Haziran 2023’ten bu yana uygulanmakta olan ekonomi programının karşılaştığı temel güçlük şu sorulara indirgenebilir: “Bu program ne kadar devam eder? Bir yerde ‘yeter bu kadar’ denilir mi?” Aradan bir yıl geçti, bu sorular hala gündemde. Soruları dile getirenler ya da getirmeseler de zihinlerinde bir yerde asılı tutanlar şüphesiz yakın geçmişi hatırlıyorlar. Ansızın işlerin nasıl değişebildiğini, birden enflasyonu patlatan politikalara nasıl geçildiğini unutmuyorlar. Haksız değiller: Sonuçta dünya yüksek enflasyon liginde ilk altıdayız; bu yıl enflasyonu yüzde 40 civarına düşürsek bile altıncı kalmaya devam edeceğiz. Kredi faizleri çok yüksek. Türk lirası reel olarak değerleniyor.
Dahası, asgari ücret açlık sınırının altında ve aradaki fark giderek açılıyor. Temmuz’da artış gerekiyor. Asgari ücretin çok altında maaş alan emekliler var. Durumlarının düzeltilmesi şart. Oysa bu yönde bir niyet emaresi (şimdilik) yok. Zaten asgari ücretlinin ya da emeklinin sesi çıkmıyor. Sendikalaşma oranı çok düşük. Resmi verilere göre yüzde 15’in altında. O sendikaların bir kısmının da çalışanın hakkını ne derece savunduğu şüpheli. Emekliler için zaten sendika söz konusu değil.
Şirketler kesimi de çok memnun olmasa gerek uygulanan programdan. Elbette homojen değil bu kesim. Bir kısmı verimsiz; ancak düşük ücret ve yüksek kur ile ayakta kalabiliyor. Kurun gidişatından şikâyetçiler. Asgari ücret temmuzda yükseltilirse hoşnutsuzlukları iyice artacak. Bu sorunlardan aynı derecede muzdarip olmasalar da kredi faizlerinin yüksekliğinden şikâyetçi olanlar da var. Bir de krediye erişim sorunu mevcut; zira kredi artış oranı üstten sınırlanmış durumda. Öte yandan hem yakın geçmişe hem de yakın geleceğe ilişkin üretim hacmi, sipariş ve istihdam bekleyişlerini özetleyen reel kesim güven endeksi, reel kesimin güveninin azalmakta olduğunu gösteriyor. Merkez Bankası dün haziran sonuçlarını açıkladı. Reel kesim güven endeksi Haziran 2023’ten bu yana düşme eğiliminde. Hiç şüpheniz olmasın, bu koşullar altında, reel kesimden karar alıcı en üst makama şikayetler giderek artıyor olmalı.

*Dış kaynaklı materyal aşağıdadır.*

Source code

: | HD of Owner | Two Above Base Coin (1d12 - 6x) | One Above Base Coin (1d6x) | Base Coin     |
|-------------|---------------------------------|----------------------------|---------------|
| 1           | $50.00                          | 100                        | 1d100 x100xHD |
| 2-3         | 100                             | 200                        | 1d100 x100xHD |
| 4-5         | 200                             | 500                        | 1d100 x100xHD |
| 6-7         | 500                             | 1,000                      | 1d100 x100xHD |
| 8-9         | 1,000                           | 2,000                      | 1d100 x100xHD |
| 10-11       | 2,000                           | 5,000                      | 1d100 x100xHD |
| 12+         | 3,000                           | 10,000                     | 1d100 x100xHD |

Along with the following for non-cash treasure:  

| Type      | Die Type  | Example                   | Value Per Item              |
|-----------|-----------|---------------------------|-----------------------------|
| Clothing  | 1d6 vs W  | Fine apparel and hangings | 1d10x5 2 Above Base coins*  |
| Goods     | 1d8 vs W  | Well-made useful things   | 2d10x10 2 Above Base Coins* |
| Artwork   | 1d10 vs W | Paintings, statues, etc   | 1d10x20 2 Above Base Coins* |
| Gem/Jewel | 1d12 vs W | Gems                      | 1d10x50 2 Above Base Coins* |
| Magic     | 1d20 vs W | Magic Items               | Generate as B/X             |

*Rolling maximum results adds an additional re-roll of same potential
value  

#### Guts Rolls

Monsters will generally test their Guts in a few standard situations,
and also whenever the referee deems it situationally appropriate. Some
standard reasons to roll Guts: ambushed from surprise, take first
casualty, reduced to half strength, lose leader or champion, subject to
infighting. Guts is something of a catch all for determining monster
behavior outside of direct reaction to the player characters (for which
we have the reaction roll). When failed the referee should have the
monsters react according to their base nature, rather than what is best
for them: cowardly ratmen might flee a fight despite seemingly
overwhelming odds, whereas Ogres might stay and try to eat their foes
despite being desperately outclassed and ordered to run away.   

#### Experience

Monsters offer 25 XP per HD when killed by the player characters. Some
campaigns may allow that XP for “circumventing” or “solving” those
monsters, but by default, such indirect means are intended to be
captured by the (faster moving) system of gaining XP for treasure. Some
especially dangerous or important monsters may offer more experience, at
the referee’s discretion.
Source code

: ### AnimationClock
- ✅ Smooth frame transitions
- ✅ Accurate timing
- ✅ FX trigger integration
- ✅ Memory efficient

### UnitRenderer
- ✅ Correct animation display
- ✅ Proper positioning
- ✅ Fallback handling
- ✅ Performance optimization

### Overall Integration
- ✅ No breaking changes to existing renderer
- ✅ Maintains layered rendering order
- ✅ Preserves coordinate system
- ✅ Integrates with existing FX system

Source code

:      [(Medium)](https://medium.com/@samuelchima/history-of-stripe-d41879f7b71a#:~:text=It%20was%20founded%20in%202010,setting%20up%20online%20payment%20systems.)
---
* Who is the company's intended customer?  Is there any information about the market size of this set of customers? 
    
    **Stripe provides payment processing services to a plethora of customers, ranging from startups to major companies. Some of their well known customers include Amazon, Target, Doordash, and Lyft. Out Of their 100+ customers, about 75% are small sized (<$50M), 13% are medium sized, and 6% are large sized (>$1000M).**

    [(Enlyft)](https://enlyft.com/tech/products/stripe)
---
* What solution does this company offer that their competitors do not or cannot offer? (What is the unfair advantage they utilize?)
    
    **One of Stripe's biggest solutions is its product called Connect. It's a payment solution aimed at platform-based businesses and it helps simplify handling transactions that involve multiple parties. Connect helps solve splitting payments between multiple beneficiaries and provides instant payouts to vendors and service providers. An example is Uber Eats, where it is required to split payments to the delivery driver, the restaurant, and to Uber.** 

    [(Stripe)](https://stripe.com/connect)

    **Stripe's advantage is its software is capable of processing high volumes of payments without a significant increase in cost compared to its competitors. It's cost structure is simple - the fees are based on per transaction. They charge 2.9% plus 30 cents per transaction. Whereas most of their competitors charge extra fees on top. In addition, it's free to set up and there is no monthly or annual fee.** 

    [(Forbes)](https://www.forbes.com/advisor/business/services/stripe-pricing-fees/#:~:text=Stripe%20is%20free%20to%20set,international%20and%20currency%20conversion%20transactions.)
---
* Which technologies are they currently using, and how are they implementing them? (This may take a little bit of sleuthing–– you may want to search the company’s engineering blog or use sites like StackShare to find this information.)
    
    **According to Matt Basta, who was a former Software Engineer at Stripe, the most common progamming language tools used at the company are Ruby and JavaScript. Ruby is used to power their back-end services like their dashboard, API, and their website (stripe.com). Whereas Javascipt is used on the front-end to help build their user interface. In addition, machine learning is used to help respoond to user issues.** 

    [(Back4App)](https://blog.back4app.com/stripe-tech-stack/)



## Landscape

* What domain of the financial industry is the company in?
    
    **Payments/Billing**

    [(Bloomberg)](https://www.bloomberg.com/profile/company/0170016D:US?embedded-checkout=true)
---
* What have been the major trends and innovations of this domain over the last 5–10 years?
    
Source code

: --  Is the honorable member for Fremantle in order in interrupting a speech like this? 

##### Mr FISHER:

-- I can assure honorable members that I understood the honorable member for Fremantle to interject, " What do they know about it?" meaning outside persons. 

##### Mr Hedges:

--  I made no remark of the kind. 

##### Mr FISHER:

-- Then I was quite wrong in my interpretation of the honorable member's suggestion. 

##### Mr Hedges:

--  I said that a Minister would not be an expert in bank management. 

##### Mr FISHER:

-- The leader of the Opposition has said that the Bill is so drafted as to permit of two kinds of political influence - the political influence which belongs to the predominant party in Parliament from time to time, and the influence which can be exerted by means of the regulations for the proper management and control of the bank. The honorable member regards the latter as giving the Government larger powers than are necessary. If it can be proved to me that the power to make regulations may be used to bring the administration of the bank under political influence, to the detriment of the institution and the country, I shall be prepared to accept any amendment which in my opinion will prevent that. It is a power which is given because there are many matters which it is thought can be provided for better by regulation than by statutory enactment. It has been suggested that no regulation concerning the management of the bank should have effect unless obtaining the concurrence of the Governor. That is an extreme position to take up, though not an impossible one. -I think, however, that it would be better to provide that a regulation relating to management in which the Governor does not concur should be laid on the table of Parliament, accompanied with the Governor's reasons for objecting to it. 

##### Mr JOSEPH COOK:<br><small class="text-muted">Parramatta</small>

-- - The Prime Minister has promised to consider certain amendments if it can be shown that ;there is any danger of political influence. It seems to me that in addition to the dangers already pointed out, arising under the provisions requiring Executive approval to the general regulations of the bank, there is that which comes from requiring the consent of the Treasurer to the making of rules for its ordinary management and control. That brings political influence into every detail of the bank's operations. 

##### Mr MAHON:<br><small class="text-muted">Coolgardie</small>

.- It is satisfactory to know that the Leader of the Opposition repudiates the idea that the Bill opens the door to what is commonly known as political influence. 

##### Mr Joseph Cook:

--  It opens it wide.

Soru şu: Siyaset bu duruma ne kadar sabreder? Üç yol var siyasetin önünde. Birincisi, sabretmemek: “Hayırlara vesile olmayacağı” açık. İkincisi, programı bu haliyle (ek vergi önlemleri ile destekleyerek) sürdürmek: Kamu bütçesi düzelir ve enflasyon 2025’te yüzde 25 civarına düşer. Ama mustarip sayısı çok olur. Üçüncüsü, mevcut programı tahkim etmek: Adil ve hızlı çalışan bir hukuk sistemi, liyakatin atamalarda temel kriter olması, ihale yasasının sil baştan yazılması, TCMB, BDDK ve TÜİK gibi kurumların bağımsızlığı, servet vergisi, kamunun verimliliği artırıcı yönde politikaları -özellikle küçük ve orta ölçekli şirketlere öğretmesi ve uygulanmasına nezaret etmesi, yani sanayi politikası. Bu yolun sonu mutluluk getirir. Ama mevcut hukuk sistemine ilişkin gelişmeler, vergi paketinden çıkarıldığı söylenen düzenlemeler ve faiz politikası hakkındaki son demeçler ne yazık ki bu üçüncü yolun seçilme olasılığının oldukça düşük olduğunu gösteriyor.